Dit burgerhuis in neoclassicistische stijl met Egyptiserende art-nouveau-inslag in de detaillering werd in 1909 ontworpen in opdracht van Jan Staelens, die onderofficier van beroep was en toen in de Klinkstraat 23 woonde. Een identiek ontwerp werd gemaakt voor de woning in de Bouwmeestersstraat nummer 80. Ontwerper noch aannemer vallen uit de bouwdossiers af te leiden.
Dit gedeelte van de Scheldestraat wordt gekenmerkt door een homogene aaneengesloten bebouwing van vroeg 20ste-eeuwse bepleisterde lijstgevels, veelal in neoclassicistische stijl. Nummer 74 past daarom zowel qua stijl, materiaalgebruik als volumetrie goed in het straatbeeld.

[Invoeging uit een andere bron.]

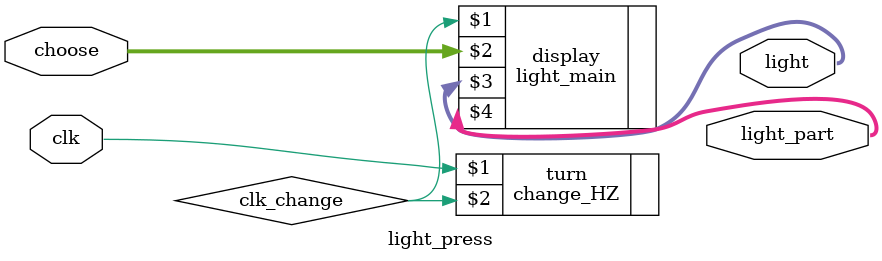
<source format=v>
`timescale 1ns / 1ps


module light_press(
    input clk,
    input  [3:0] choose,
    output [7:0] light,
    output  [7:0] light_part
    );
    
    change_HZ turn(clk,clk_change);
    light_main display(clk_change,choose,light,light_part);
endmodule

</source>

De rijwoning telt drie bouwlagen onder een asymmetrisch pannen zadeldak met de nok parallel aan de straat. De bepleisterde lijstgevel staat op een hardstenen plint en wordt bovenaan afgelijnd door een recente kroonlijst met pseudo-fronton en op modillons. Horizontale accenten worden gelegd door in het pleisterwerk uitgewerkte imitatiebanden op de gelijkvloerse verdieping, hardstenen cordons, parallelle banden en geprofileerde waterlijsten. Alle vensteropeningen zijn rechthoekig en bevatten recent schrijnwerk, vormgegeven naar historisch model. De oorspronkelijke houten voordeur met deurroosters en bovenlicht is wel bewaard. De gelijkvloerse verdieping heeft een andere vormgeving meegekregen dan de symmetrisch uitgewerkte bovenverdiepingen. Aan de linkerzijde geven twee hardstenen treden uit op een rechthoekige deuropening, bovenaan versierd met een gehoekte omlijsting. Dezelfde omlijsting komt voor boven het gelijkvloerse venster rechts daarvan. De bovenverdiepingen zijn gevat binnen twee kolossale pseudo-pilasters, bovenaan met elkaar verbonden door een getoogde boog met verticale banden. Centraal is op de eerste verdieping een venster uitgewerkt onder geprofileerde kroonlijst en geflankeerd door twee geprofileerde vlakken. Daarboven verlicht een venster binnen een vlakke omlijsting de tweede verdieping.
De ontwerper gaf de woning volgens de bouwplannen een conventionele enkelhuisindeling mee. Via de voordeur betreedt men de inkomhal met trap. De rechterzijde van de woning wordt ingenomen door een salon aan de straatzijde die in verbinding staat met een eetplaats die uitgeeft op een veranda. Achter de traphal is naast de koer een smallere lage aanbouw aanwezig waarin een keuken, schotelhuis, toilet en bergruimte ingericht zijn. Op de eerste verdieping geeft de traphal uit op een gevelbrede voorkamer en een smallere achterkamer. Vermoedelijk is de bovenliggende verdieping identiek ingedeeld. Verder is de woning deels onderkelderd.
- Stadsarchief Gent, Bouwaanvragen Sint-Amandsberg, BA-SA, 1909-0263.